Familienzentrierte Frühintervention berücksichtigt die Situation der gesamten Familie. Neben der Kernfamilie wüchsen Kinder in Nigeria in umfassenden Beziehungen auf: So lebten in einer Kommune mit gemeinsamer Küche etwa acht Familien miteinander. Großeltern, Tanten und Onkeln zählten zur erweiterten Familie, neben der Kommune wichtige Bezugspersonen für die Kinder.

Recht und Pflicht

„Wir haben eine patriarchalische Gesellschaftsform in Nigeria. Das bedeutet, dass der Mann alles nimmt und die Frau alles gibt“ – die Spitze wird mit allgemeinem Gelächter quittiert. Mädchen und Frauen hätten in Nigeria kaum Rechte – beispielsweise der Schulbesuch werde nicht allen Mädchen ermöglicht. In einem Land, in dem sogar der Hörtest bei Neugeborenen selbst bezahlt werden muss, sei die Bezahlung von Fördermaßnahmen für arme Familien auch für einen Sohn nicht leistbar.
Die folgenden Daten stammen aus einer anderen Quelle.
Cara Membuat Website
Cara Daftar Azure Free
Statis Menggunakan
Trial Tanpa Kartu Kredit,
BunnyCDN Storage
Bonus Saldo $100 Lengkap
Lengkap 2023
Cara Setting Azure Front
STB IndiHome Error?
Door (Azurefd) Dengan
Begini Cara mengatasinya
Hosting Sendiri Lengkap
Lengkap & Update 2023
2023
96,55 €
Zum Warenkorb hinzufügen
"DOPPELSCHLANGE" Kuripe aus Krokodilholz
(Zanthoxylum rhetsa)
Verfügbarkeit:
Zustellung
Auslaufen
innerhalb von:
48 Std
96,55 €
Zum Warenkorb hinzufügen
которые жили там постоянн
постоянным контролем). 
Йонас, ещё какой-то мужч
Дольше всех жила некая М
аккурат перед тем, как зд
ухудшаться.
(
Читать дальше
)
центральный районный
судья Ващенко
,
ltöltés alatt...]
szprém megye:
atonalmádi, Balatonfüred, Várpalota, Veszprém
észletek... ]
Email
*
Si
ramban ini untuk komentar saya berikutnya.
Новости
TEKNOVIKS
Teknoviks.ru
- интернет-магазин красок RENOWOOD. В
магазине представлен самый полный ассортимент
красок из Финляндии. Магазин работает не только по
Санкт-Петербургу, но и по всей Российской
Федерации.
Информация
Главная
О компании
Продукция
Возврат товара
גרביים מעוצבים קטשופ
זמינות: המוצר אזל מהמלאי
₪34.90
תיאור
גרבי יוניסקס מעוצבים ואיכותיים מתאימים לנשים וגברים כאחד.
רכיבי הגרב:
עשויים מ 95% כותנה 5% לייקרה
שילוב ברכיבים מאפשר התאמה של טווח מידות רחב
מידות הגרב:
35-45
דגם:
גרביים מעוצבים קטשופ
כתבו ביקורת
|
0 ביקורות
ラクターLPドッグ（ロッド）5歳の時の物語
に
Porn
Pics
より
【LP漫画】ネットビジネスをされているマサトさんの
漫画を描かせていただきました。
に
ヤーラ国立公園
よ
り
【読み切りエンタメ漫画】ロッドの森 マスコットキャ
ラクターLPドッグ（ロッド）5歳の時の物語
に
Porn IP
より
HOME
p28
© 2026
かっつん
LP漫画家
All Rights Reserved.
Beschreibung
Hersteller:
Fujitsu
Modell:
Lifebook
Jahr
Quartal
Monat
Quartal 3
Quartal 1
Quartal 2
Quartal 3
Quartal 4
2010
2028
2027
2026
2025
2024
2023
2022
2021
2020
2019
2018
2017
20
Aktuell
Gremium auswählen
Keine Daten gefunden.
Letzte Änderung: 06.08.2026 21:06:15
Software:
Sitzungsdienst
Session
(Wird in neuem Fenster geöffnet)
Die Ehefrau stehe in der Familienhierarchie ganz unten. „Nur Bedienstete haben weniger Rechte.“ Die Großmutter väterlicherseits entscheide über die Kinder, die Mutter sei aber für deren Erziehung und Gesundheit verantwortlich.

Die Scham der Behinderung

„Ein behindertes Kind ist ein böses Omen für die ganze Familie“, erklärt die Akademikerin die gesellschaftliche Einstellung in Nigeria, und „mangelnder Glaube ist die Ursache, wenn Heilung ausbleibt“. Die Schuld an einer Behinderung werde meist der Mutter gegeben. Das Kind werde oft völlig isoliert. Manche Familien verstießen sogar Mutter und Kind, um gesellschaftlichen Stigmata zu entgehen. Es sei also nicht weiter verwunderlich, dass viele Mütter die Gehörlosigkeit ihres Kindes nicht wahrhaben oder verstecken wollten. Hörgeräte oder Therapie würden ein normal aussehendes Kind als behindert ausweisen…

Die Frühförderung versuche die Familie zu unterstützen, mit der Gesamtsituation zurecht zu kommen. „Low lying fruits“, seien die Zielsetzungen dabei, bescheidene Ziele, und die Ungleichheit der Menschen im Entwicklungsland Nigeria die größte Herausforderung.